Look through the material below. Return exactly the lines from the one with "middle mcp: (220, 478)" through the one with "middle pip: (322, 351)", both included.

━━ Exercise inputs

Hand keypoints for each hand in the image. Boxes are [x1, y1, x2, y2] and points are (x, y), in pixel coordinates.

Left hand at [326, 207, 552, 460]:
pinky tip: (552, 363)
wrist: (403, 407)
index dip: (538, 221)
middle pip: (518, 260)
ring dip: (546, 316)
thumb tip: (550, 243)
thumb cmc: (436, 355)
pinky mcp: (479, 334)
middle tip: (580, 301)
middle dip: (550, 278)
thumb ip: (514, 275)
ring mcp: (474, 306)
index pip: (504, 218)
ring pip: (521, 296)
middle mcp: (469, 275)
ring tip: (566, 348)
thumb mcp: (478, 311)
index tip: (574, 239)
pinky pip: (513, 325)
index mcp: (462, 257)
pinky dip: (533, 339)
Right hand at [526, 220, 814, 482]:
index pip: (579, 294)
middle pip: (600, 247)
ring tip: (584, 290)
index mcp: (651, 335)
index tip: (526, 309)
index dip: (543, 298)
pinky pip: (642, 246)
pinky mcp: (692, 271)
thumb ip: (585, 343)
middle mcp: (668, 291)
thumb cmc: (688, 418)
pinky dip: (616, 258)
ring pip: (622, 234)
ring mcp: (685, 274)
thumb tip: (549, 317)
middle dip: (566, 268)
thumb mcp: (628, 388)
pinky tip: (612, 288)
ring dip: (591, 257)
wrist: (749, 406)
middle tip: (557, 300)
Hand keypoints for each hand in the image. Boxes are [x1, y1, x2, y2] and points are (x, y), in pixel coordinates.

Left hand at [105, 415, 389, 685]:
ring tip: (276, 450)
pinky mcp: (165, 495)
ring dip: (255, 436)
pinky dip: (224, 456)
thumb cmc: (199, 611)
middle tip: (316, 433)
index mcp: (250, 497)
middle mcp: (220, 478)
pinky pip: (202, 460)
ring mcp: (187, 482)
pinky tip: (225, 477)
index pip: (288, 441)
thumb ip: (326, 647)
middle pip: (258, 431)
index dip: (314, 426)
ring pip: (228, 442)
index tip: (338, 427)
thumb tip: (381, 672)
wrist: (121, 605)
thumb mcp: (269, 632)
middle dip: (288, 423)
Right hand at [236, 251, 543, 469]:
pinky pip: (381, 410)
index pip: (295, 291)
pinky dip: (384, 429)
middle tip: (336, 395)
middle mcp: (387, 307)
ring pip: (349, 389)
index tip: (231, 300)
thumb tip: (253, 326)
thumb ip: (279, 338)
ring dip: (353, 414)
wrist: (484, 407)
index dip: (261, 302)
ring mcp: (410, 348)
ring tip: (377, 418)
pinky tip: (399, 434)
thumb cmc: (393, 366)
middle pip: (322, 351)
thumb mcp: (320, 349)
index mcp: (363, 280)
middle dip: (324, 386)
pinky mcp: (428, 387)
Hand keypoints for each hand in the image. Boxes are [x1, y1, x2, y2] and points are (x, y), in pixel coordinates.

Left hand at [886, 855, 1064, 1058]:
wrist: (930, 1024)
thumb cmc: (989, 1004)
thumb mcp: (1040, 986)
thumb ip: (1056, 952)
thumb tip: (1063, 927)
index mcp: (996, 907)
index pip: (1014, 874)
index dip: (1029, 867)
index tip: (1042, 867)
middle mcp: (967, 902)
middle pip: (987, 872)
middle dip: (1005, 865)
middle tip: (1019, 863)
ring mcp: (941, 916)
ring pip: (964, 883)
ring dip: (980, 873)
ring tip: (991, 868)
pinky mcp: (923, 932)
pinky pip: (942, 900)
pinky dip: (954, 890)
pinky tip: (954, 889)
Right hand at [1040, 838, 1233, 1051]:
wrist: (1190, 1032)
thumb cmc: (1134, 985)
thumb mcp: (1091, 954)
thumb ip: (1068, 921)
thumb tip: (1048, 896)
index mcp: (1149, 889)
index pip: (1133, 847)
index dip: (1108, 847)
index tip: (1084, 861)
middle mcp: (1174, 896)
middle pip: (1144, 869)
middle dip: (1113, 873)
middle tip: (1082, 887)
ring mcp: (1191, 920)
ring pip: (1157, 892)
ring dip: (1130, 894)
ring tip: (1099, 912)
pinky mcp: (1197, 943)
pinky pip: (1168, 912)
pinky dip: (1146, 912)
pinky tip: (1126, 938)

━━━━

Exercise response
middle mcp: (220, 478)
pinky pip: (202, 460)
ring mcp: (187, 482)
pinky tip: (225, 477)
index pip: (288, 441)
thumb ip: (326, 647)
middle pip: (258, 431)
index dip: (314, 426)
ring pip: (228, 442)
index tip: (338, 427)
thumb tip: (381, 672)
wrist: (121, 605)
thumb mcp: (269, 632)
middle dip: (288, 423)
Right hand at [236, 251, 543, 469]:
pinky pip: (381, 410)
index pip: (295, 291)
pinky dip: (384, 429)
middle tip: (336, 395)
middle mcp: (387, 307)
ring pip: (349, 389)
index tip: (231, 300)
thumb tip: (253, 326)
thumb ip: (279, 338)
ring dip: (353, 414)
wrist: (484, 407)
index dip: (261, 302)
ring mcp: (410, 348)
ring tip: (377, 418)
pinky tip: (399, 434)
thumb cmc: (393, 366)
middle pip: (322, 351)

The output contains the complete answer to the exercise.